他在走廊里站了一会儿,然后跑到厕所,关上门,哭了。
无声地哭,眼泪不停地流。哭了五分钟,他洗了把脸,看着镜子里的自己。
十九岁,脸上还有青春痘,但眼睛里有光了。
“爹,”他对着镜子说,“我会保护这个家的。一定。”
1910年5月8日,训练基地靶场。
枪声震耳欲聋。周阿福趴在沙袋掩体后,肩膀抵着“刘易斯”式轻机枪的枪托,右手食指扣着扳机。机枪发出连续的“哒哒哒”声,枪口喷出半尺长的火焰,弹壳像金色的雨点般跳出,落在旁边的沙地上。
“短点射!三发!停!”班长在他耳边吼。
周阿福松开扳机。远处三百米处的钢板靶传来“当当当”三声脆响——全中。
“好!”班长拍拍他的头盔,“换弹鼓!”
周阿福熟练地按下卡笋,取下打空的47发弹鼓,从弹药箱里拿出一个新的装上,拉枪机,整个过程不到五秒。
“继续!压制射击!把那个碉堡靶打哑!”
“哒哒哒哒哒——”
“刘易斯”机枪再次咆哮。这种气冷式轻机枪是兰芳兵工厂的骄傲,重11.5公斤,射速每分钟550发,有效射程800米,用的是自研的7.62x54毫米步枪弹,和步枪弹药通用。对于一个月前还是码头工人的周阿福来说,这是他想都不敢想的武器。

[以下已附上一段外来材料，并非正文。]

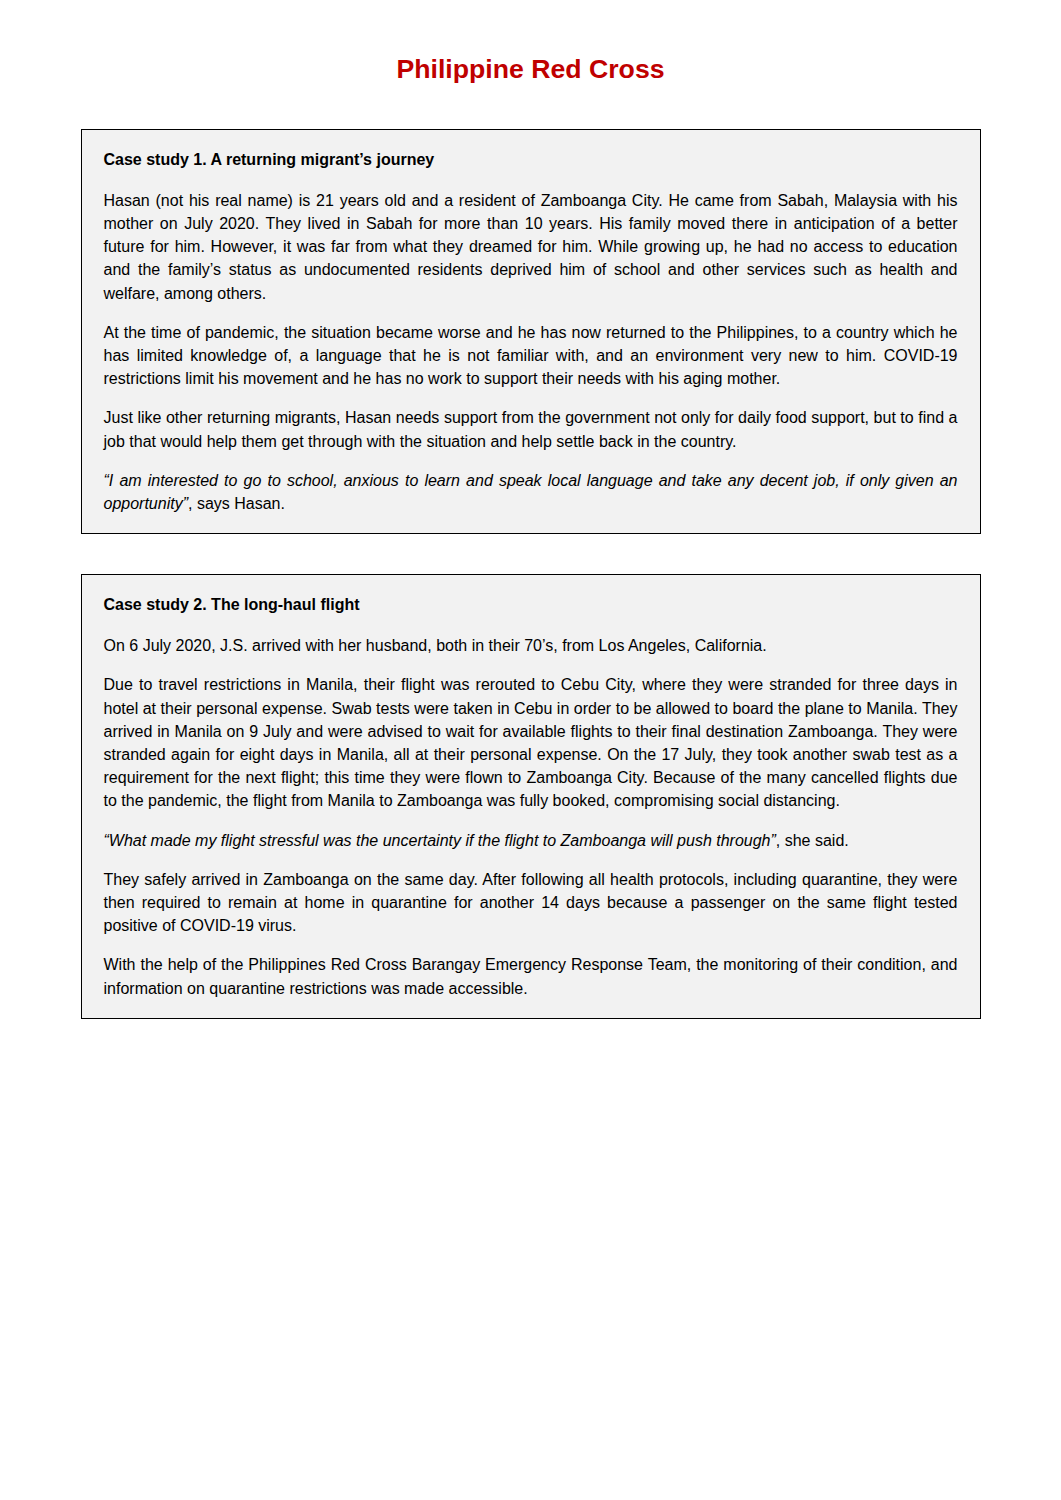Philippine Red Cross
Case study 1. A returning migrant’s journey
Hasan (not his real name) is 21 years old and a resident of Zamboanga City. He came from Sabah, Malaysia with his mother on July 2020. They lived in Sabah for more than 10 years. His family moved there in anticipation of a better future for him. However, it was far from what they dreamed for him. While growing up, he had no access to education and the family’s status as undocumented residents deprived him of school and other services such as health and welfare, among others.
At the time of pandemic, the situation became worse and he has now returned to the Philippines, to a country which he has limited knowledge of, a language that he is not familiar with, and an environment very new to him. COVID-19 restrictions limit his movement and he has no work to support their needs with his aging mother.
Just like other returning migrants, Hasan needs support from the government not only for daily food support, but to find a job that would help them get through with the situation and help settle back in the country.
“I am interested to go to school, anxious to learn and speak local language and take any decent job, if only given an opportunity”, says Hasan.
Case study 2. The long-haul flight
On 6 July 2020, J.S. arrived with her husband, both in their 70’s, from Los Angeles, California.
Due to travel restrictions in Manila, their flight was rerouted to Cebu City, where they were stranded for three days in hotel at their personal expense. Swab tests were taken in Cebu in order to be allowed to board the plane to Manila. They arrived in Manila on 9 July and were advised to wait for available flights to their final destination Zamboanga. They were stranded again for eight days in Manila, all at their personal expense. On the 17 July, they took another swab test as a requirement for the next flight; this time they were flown to Zamboanga City. Because of the many cancelled flights due to the pandemic, the flight from Manila to Zamboanga was fully booked, compromising social distancing.
“What made my flight stressful was the uncertainty if the flight to Zamboanga will push through”, she said.
They safely arrived in Zamboanga on the same day. After following all health protocols, including quarantine, they were then required to remain at home in quarantine for another 14 days because a passenger on the same flight tested positive of COVID-19 virus.
With the help of the Philippines Red Cross Barangay Emergency Response Team, the monitoring of their condition, and information on quarantine restrictions was made accessible.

他记得第一次实弹射击时,肩膀被后坐力撞得淤青,耳朵嗡嗡响了一整天。教官说:“这枪是咱们自己设计的,后坐力比外国货小,精度高。你们要练到人枪合一。”
现在,他已经能控制点射节奏,能在换弹鼓的间隙观察战场,能根据班长的指令迅速转移火力。
“停!”班长举手。
枪声骤停。硝烟在空气中缓缓飘散,混合着火药和沙尘的味道。周阿福爬起来,拍了拍身上的土。
“怎么样?”班长问。
“弹着点有点偏右,可能是枪管热了。”周阿福说。
“学会找原因了,有进步。”班长是个老兵,叫王铁柱,三十岁,参加过爪哇护侨行动,左臂上有一道弹痕,“记住,机枪手不是扣扳机的机器。你要知道枪的状态,知道弹药消耗,知道敌人在哪,知道战友在哪。你是全班火力的核心,你死了,全班一半的火力就没了。”